In case a) I think diffs are the devil and it goes aganist the simplicity of CouchDB:s inner workings. In case b), wouldn't it be easy to implement some kind of a prototype of this feature as a "proxy server" on top of CouchDB. The proxy could route the normal requests directly to CouchDB and the actual
diff requests could be handled like this:
1. GET the original document from Couch
2. Apply diff
3. PUT the modified document back to the Couch

The functionality can then be integrated into CouchDB inself if the
prototype works well and and people start using it.


-Timo



2008/11/27 Antony Blakey <[EMAIL PROTECTED]>

On 27/11/2008, at 10:10 PM, Noah Slater wrote:

On Thu, Nov 27, 2008 at 08:45:18PM +1030, Antony Blakey wrote:
* JPath its self is a nebulous concept.
In what sense do you think the concept is nebulous?

It lacks an RFC. :)

I didn't realize that JSON had an RFC! Now that I've read it, I think that
this statement:
"A JSON text is a serialized object or array."
which dominates this subsequent statement:
"The names within an object SHOULD be unique."
clearly resolves the ambiguity discussed in a previous thread regarding duplicate hash keys, in the manner that I suggested.
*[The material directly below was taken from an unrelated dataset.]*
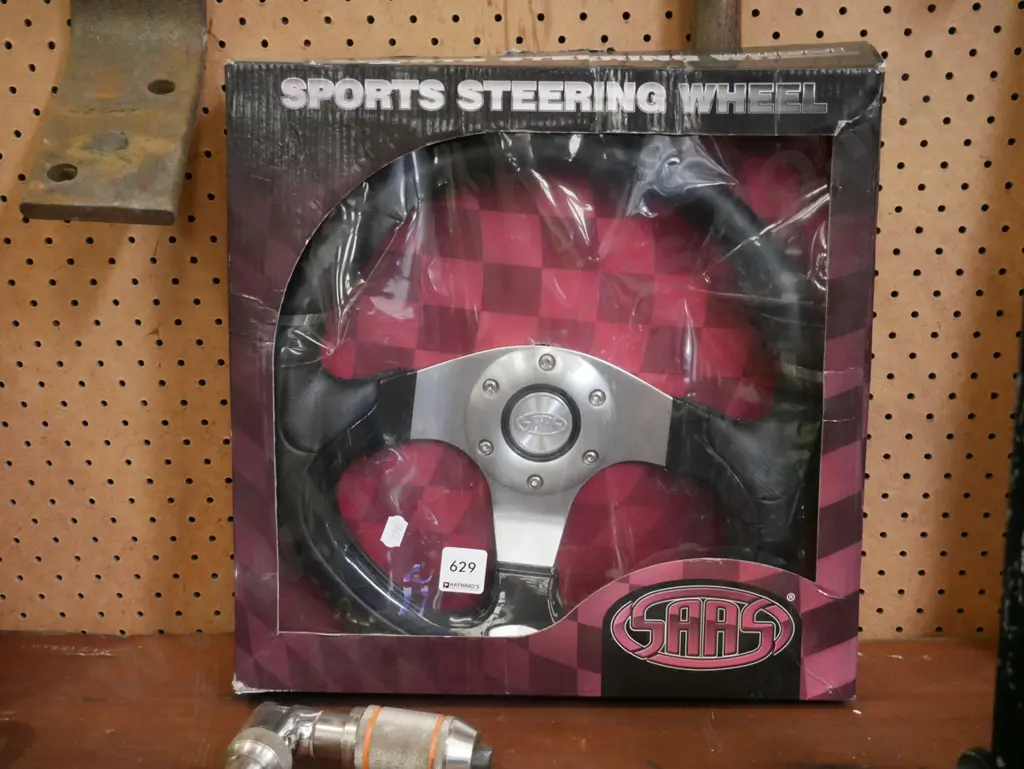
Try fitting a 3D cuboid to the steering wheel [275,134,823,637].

Namely, duplicate keys
are not allowed because they cannot be the result of serializing a
javascript object. It specifically defines a JSON *text*, so model
equivalence isn't sufficient.
Given that JPath is a subset of javascript access path syntax and
semantics, would a definition that references the appropriate ECMA clauses meet with your approval? Or is this issue blocked IYO until a full JSON transformation/mutation/update RFC is approved (whatever approval means).
Antony Blakey
-------------
CTO, Linkuistics Pty Ltd
Ph: 0438 840 787

There are two ways of constructing a software design: One way is to make it so simple that there are obviously no deficiencies, and the other way is to
make it so complicated that there are no obvious deficiencies.